### EXERCISE OBJECTIVE
Which lines in the records below contain the string "kern", with letter case taken into account? Find them and copy each one out in full.

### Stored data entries

++++++++++

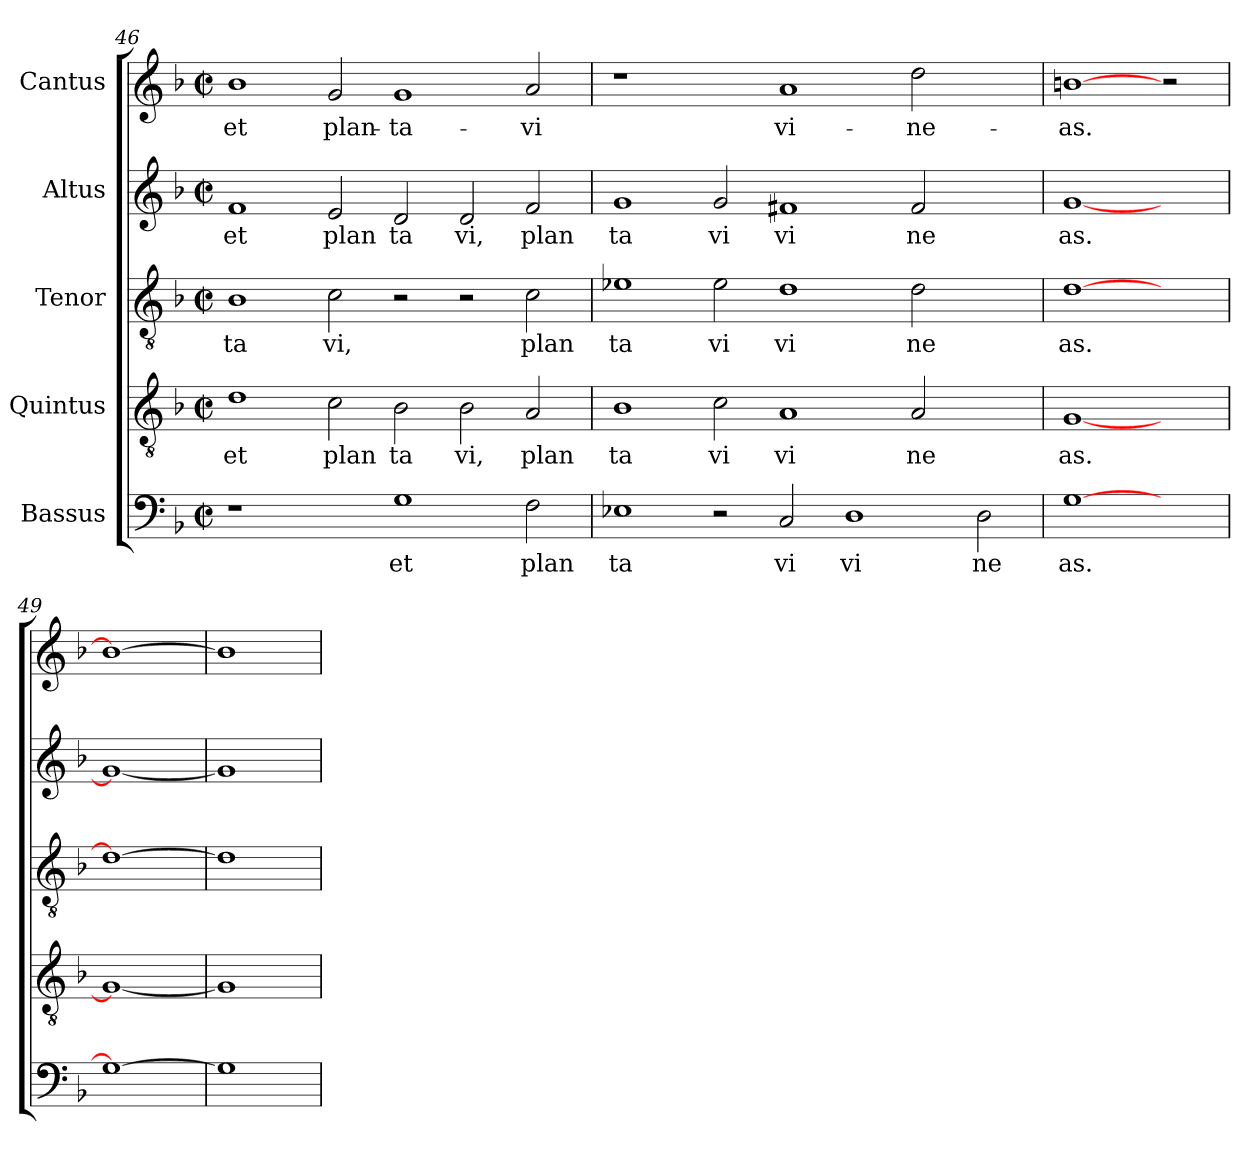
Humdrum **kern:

**kern	**text	**kern	**text	**kern	**text	**kern	**text	**kern	**text
*part5	*part5	*part4	*part4	*part3	*part3	*part2	*part2	*part1	*part1
*staff5	*staff5	*staff4	*staff4	*staff3	*staff3	*staff2	*staff2	*staff1	*staff1
*I"Bassus	*	*I"Quintus	*	*I"Tenor	*	*I"Altus	*	*I"Cantus	*
*clefF4	*	*clefGv2	*	*clefGv2	*	*clefG2	*	*clefG2	*
*k[b-]	*	*k[b-]	*	*k[b-]	*	*k[b-]	*	*k[b-]	*
*F:	*	*F:	*	*F:	*	*F:	*	*F:	*
*M2/2	*	*M2/2	*	*M2/2	*	*M2/2	*	*M2/2	*
*met(c|)	*	*met(c|)	*	*met(c|)	*	*met(c|)	*	*met(c|)	*
=46	=46	=46	=46	=46	=46	=46	=46	=46	=46
!	!	!	!LO:LY:b:cj	!	!LO:LY:b:cj	!	!LO:LY:b:cj	!	!LO:LY:b:cj
1r	.	1d	et	1B-	ta	1f	et	1b-	et
!	!	!	!LO:LY:b:cj	!	!LO:LY:b:cj	!	!LO:LY:b:cj	!	!LO:LY:b:cj
2ryy	.	2c\	plan	2c\	vi,	2e/	plan	2g/	plan-
!	!LO:LY:b:cj	!	!LO:LY:b:cj	!	!	!	!LO:LY:b:cj	!	!LO:LY:b:cj
1G	et	2B-\	ta	2r	.	2d/	ta	1g	-ta-
!	!	!	!LO:LY:b:cj	!	!	!	!LO:LY:b:cj	!	!
.	.	2B-\	vi,	2r	.	2d/	vi,	.	.
!	!LO:LY:b:cj	!	!LO:LY:b:cj	!	!LO:LY:b:cj	!	!LO:LY:b:cj	!	!LO:LY:b:cj
2F\	plan	2A/	plan	2c\	plan	2f/	plan	2a/	-vi
=47	=47	=47	=47	=47	=47	=47	=47	=47	=47
!	!LO:LY:b:cj	!	!LO:LY:b:cj	!	!LO:LY:b:cj	!	!LO:LY:b:cj	!	!
1E-X	ta	1B-	ta	1e-X	ta	1g	ta	1r	.
!	!	!	!LO:LY:b:cj	!	!LO:LY:b:cj	!	!LO:LY:b:cj	!	!
2r	.	2c\	vi	2e-\	vi	2g/	vi	2ryy	.
!	!LO:LY:b:cj	!	!LO:LY:b:cj	!	!LO:LY:b:cj	!	!LO:LY:b:cj	!	!LO:LY:b:cj
2C/	vi	1A	vi	1d	vi	1f#X	vi	1a	vi-
!	!LO:LY:b:cj	!	!	!	!	!	!	!	!
1D	vi	.	.	.	.	.	.	.	.
!	!	!	!LO:LY:b:cj	!	!LO:LY:b:cj	!	!LO:LY:b:cj	!	!LO:LY:b:cj
.	.	2A/	ne	2d\	ne	2f#/	ne	2dd\	-ne-
!	!LO:LY:b:cj	!	!	!	!	!	!	!	!
2D\	ne	2ryy	.	2ryy	.	2ryy	.	2ryy	.
=48	=48	=48	=48	=48	=48	=48	=48	=48	=48
!	!LO:LY:b:cj	!	!LO:LY:b:cj	!	!LO:LY:b:cj	!	!LO:LY:b:cj	!	!LO:LY:b:cj
[1G	as.	[1G	as.	[1d	as.	[1g	as.	[1bn	-as.
2ryy	.	2ryy	.	2ryy	.	2ryy	.	2r	.
=49	=49!	=49	=49!	=49	=49!	=49	=49!	=49!	=49!
1G_	.	1G_	.	1d_	.	1g_	.	1b_	.
=50	=50	=50	=50	=50	=50	=50	=50	=50	=50
1G]	.	1G]	.	1d]	.	1g]	.	1b]	.
=	=	=	=	=	=	=	=	=	=
*-	*-	*-	*-	*-	*-	*-	*-	*-	*-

++++++++++

### CORRECT ANSWER
Humdrum **kern:
**kern	**text	**kern	**text	**kern	**text	**kern	**text	**kern	**text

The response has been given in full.